That actually makes a lot of sense. 80% of the pops were in the attic trusses. The ones that were not in the attic were on walls that would have moved if a truss pulled on it. (i.e. ones with hurricane clips) And to top it all off, the place with the most obvious deflection was a girder truss in the stairwell that was rocked from the vaulted ceiling down to the 9' ceiling height. It makes a lot of sense that if that truss bowed up, it would take the flat ceiling up with it and leave the rock nailed to the side of the truss where it always was, popping loose the entire corner metal. If trusses were moving that would have been the place for it to show up most. I don't suppose you have a source for me do you? like some documentation that I cold show to the homeowner?


----------



## woodmagman (Feb 17, 2007)

Truss lift typically pulls the scew throught the drywall and seperates the the top corners from the walls leaving a torn tape joint. This being caused by extreme tempeture change.
It sounds more like moisture change, poor taping conditions or pratices, or even the scew gun was set to deep and broke through the paper.
Was the basement floor poured in the winter without insulation in the attic.

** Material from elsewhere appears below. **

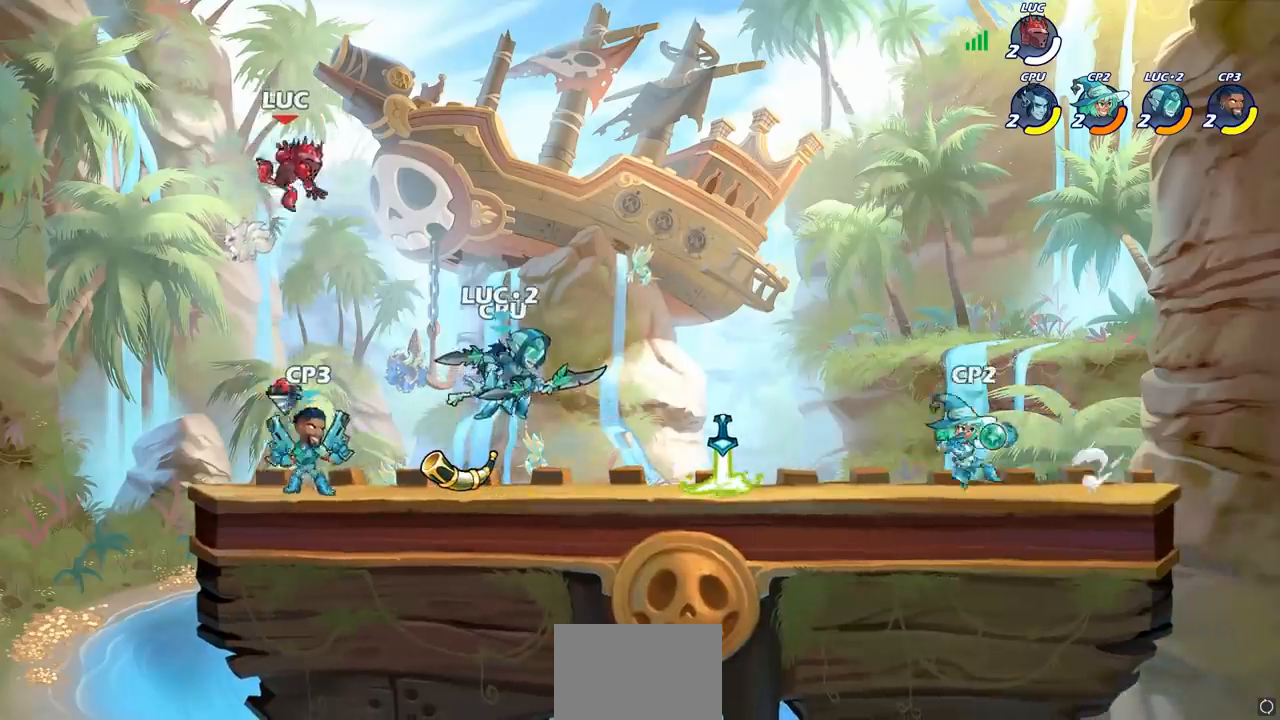
{"buttons": [], "left_stick": "right", "right_stick": "center", "events": [[333, "CIRCLE", "down"], [433, "CIRCLE", "up"]]}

That can make the house rain and really compomise the ceiling drywall.


----------



## A W Smith (Oct 14, 2007)

pkp said:


> That actually makes a lot of sense. 80% of the pops were in the attic trusses. The ones that were not in the attic were on walls that would have moved if a truss pulled on it. (i.e. ones with hurricane clips) And to top it all off, the place with the most obvious deflection was a girder truss in the stairwell that was rocked from the vaulted ceiling down to the 9' ceiling height. It makes a lot of sense that if that truss bowed up, it would take the flat ceiling up with it and leave the rock nailed to the side of the truss where it always was, popping loose the entire corner metal. If trusses were moving that would have been the place for it to show up most. I don't suppose you have a source for me do you? like some documentation that I cold show to the homeowner?


 
i do not have enough posts to hyperlink yet. just google 
"truss rise" 

or fix this broken link by putting a dot after www and issues and htm
www paccrestinspections.com/NHCcommon_issues htm


----------



## LEVELBEST (Dec 28, 2006)

pkp said:


> It was very wet. I had to go up on the roof and nail a piece of plywood on top of the chimney the day they rocked because the floor was wet under it. It was roofed the prior week. I really hope that is the problem because that would mean the wood is probably stable now and repairs will not pop loose.


 
Think you just answered your own original question.


----------



## oldrivers (May 6, 2007)

I don't even think you can dimple sheetrock for filling with a screw without it being tight.[/quote]


yes if the screw is driven to deep you can tell by pushing on the wallboard if its lose or not. Its possible they had the gun set to deep.


----------